04 Oct 2002 14:31

An ugly name. The use of computation-intensive techniques to study biological data, especially data generated from sequencing long macromolecules (chromosomal DNA, proteins, etc.) or otherwise related to them.

Now, it so happens that I've written a whole dissertation about computation-intensive techniques for discovery patterns in sequences... This notebook will contain more, when I have more to put in it.

Things to look into: State of the art of using hidden Markov models (seems poor, frankly). Using grammatical inference to characterize sequence families, regulatory motifs, etc. Inferring metabolic or regulatory structure from large-scale expression data, especially gene chip data. Massaging gene chip data. Characterizing membrane proteins and their activity.
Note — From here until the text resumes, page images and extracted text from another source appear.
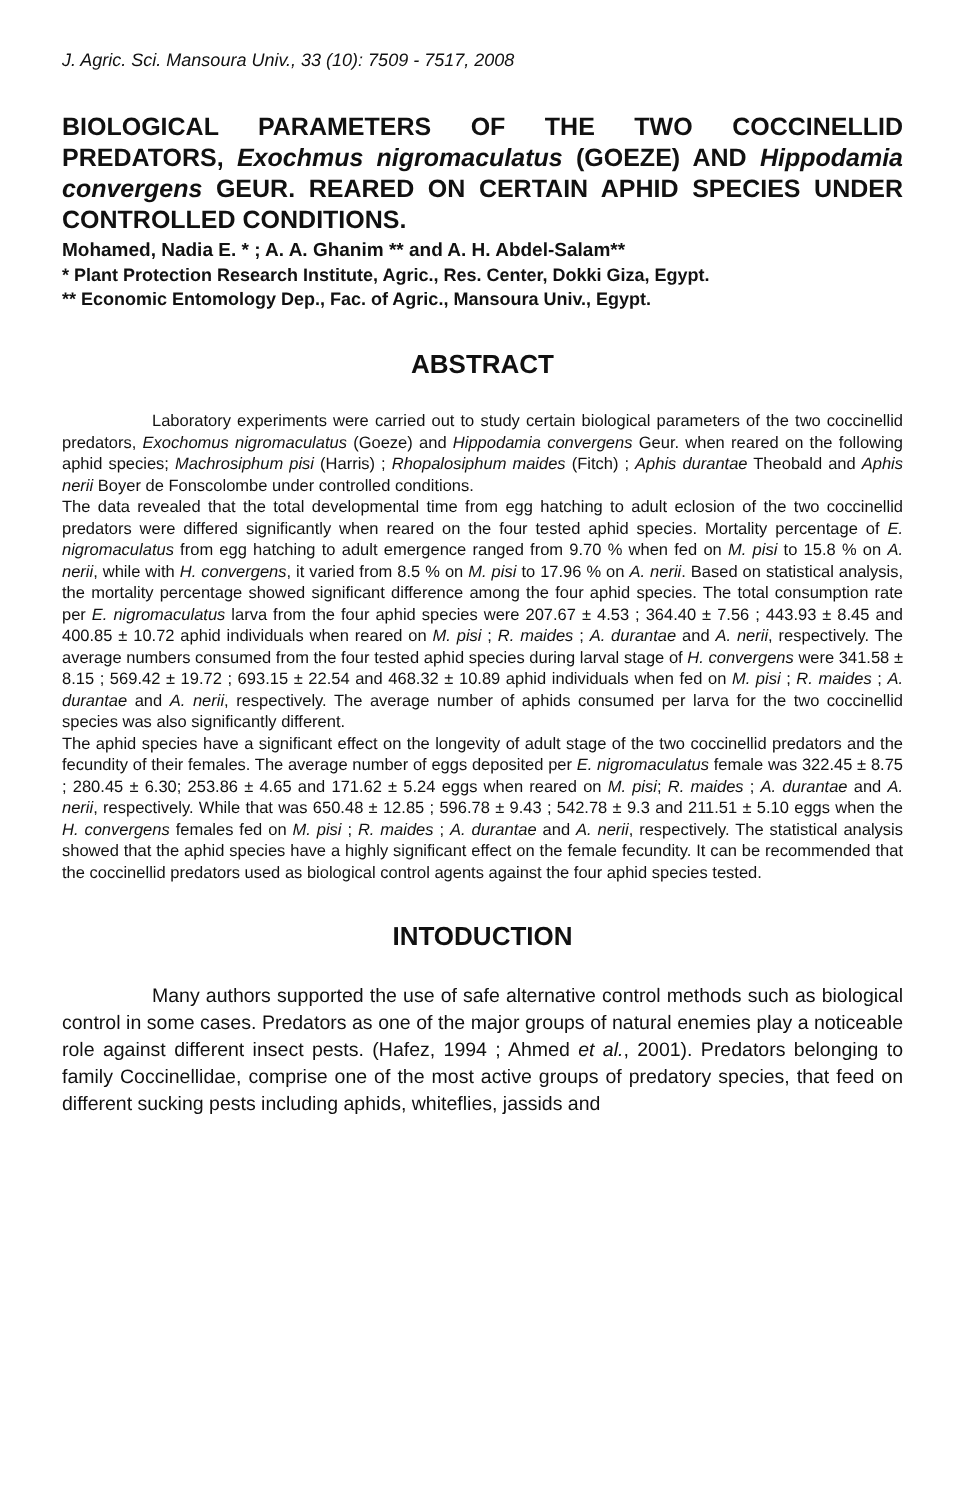J. Agric. Sci. Mansoura Univ., 33 (10): 7509 - 7517, 2008
BIOLOGICAL PARAMETERS OF THE TWO COCCINELLID PREDATORS, Exochmus nigromaculatus (GOEZE) AND Hippodamia convergens GEUR. REARED ON CERTAIN APHID SPECIES UNDER CONTROLLED CONDITIONS.
Mohamed, Nadia E. * ; A. A. Ghanim ** and A. H. Abdel-Salam**
* Plant Protection Research Institute, Agric., Res. Center, Dokki Giza, Egypt.
** Economic Entomology Dep., Fac. of Agric., Mansoura Univ., Egypt.
ABSTRACT
Laboratory experiments were carried out to study certain biological parameters of the two coccinellid predators, Exochomus nigromaculatus (Goeze) and Hippodamia convergens Geur. when reared on the following aphid species; Machrosiphum pisi (Harris) ; Rhopalosiphum maides (Fitch) ; Aphis durantae Theobald and Aphis nerii Boyer de Fonscolombe under controlled conditions.
The data revealed that the total developmental time from egg hatching to adult eclosion of the two coccinellid predators were differed significantly when reared on the four tested aphid species. Mortality percentage of E. nigromaculatus from egg hatching to adult emergence ranged from 9.70 % when fed on M. pisi to 15.8 % on A. nerii, while with H. convergens, it varied from 8.5 % on M. pisi to 17.96 % on A. nerii. Based on statistical analysis, the mortality percentage showed significant difference among the four aphid species. The total consumption rate per E. nigromaculatus larva from the four aphid species were 207.67 ± 4.53 ; 364.40 ± 7.56 ; 443.93 ± 8.45 and 400.85 ± 10.72 aphid individuals when reared on M. pisi ; R. maides ; A. durantae and A. nerii, respectively. The average numbers consumed from the four tested aphid species during larval stage of H. convergens were 341.58 ± 8.15 ; 569.42 ± 19.72 ; 693.15 ± 22.54 and 468.32 ± 10.89 aphid individuals when fed on M. pisi ; R. maides ; A. durantae and A. nerii, respectively. The average number of aphids consumed per larva for the two coccinellid species was also significantly different.
The aphid species have a significant effect on the longevity of adult stage of the two coccinellid predators and the fecundity of their females. The average number of eggs deposited per E. nigromaculatus female was 322.45 ± 8.75 ; 280.45 ± 6.30; 253.86 ± 4.65 and 171.62 ± 5.24 eggs when reared on M. pisi; R. maides ; A. durantae and A. nerii, respectively. While that was 650.48 ± 12.85 ; 596.78 ± 9.43 ; 542.78 ± 9.3 and 211.51 ± 5.10 eggs when the H. convergens females fed on M. pisi ; R. maides ; A. durantae and A. nerii, respectively. The statistical analysis showed that the aphid species have a highly significant effect on the female fecundity. It can be recommended that the coccinellid predators used as biological control agents against the four aphid species tested.
INTODUCTION
Many authors supported the use of safe alternative control methods such as biological control in some cases. Predators as one of the major groups of natural enemies play a noticeable role against different insect pests. (Hafez, 1994 ; Ahmed et al., 2001). Predators belonging to family Coccinellidae, comprise one of the most active groups of predatory species, that feed on different sucking pests including aphids, whiteflies, jassids and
I've just heard that some people are using hidden Markov models to characterize gene-chip data at a single time, using some odd mapping of different genes into a serial order. This seems absurd to me, but I have it from a reliable source. If people are really doing that, there's a much better alternative easily available, namely using graphical models. Memo to self: investigate, and if there's a niche, publish!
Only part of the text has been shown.